■ EXTRACTED RECORDS
_ _ _
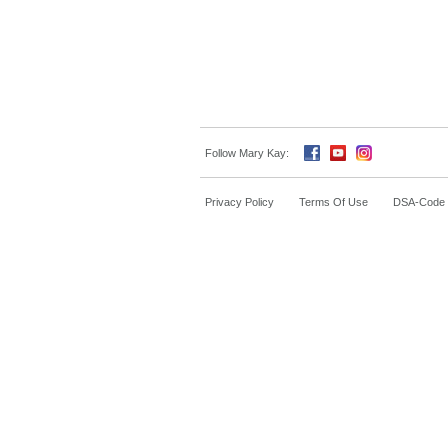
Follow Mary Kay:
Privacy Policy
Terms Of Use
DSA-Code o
_ _ _
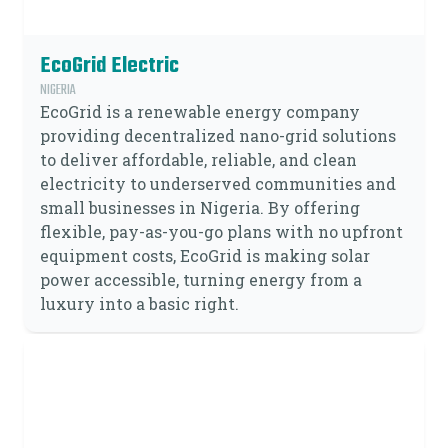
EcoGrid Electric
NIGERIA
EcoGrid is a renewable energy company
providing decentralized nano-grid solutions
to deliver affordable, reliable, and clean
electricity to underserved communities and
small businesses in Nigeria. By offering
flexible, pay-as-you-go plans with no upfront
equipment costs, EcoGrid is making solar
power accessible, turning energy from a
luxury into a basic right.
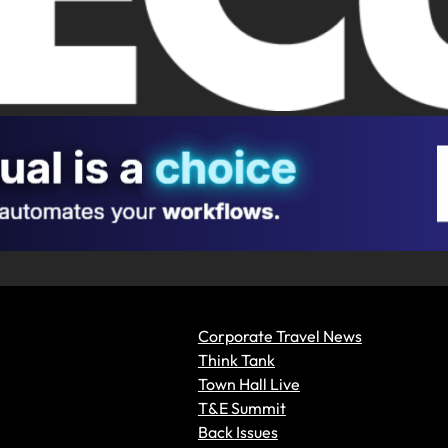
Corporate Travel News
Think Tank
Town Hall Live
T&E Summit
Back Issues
_ _ _
■ EXERCISE DESCRIPTION
In the records above, find the line with "EcoGrid Electric" and the line with "Back Issues"; please transcribe exactly those two lines and all lines between them, omitting any picture.

■ TASK OUTPUT
EcoGrid Electric
NIGERIA
EcoGrid is a renewable energy company
providing decentralized nano-grid solutions
to deliver affordable, reliable, and clean
electricity to underserved communities and
small businesses in Nigeria. By offering
flexible, pay-as-you-go plans with no upfront
equipment costs, EcoGrid is making solar
power accessible, turning energy from a
luxury into a basic right.
Corporate Travel News
Think Tank
Town Hall Live
T&E Summit
Back Issues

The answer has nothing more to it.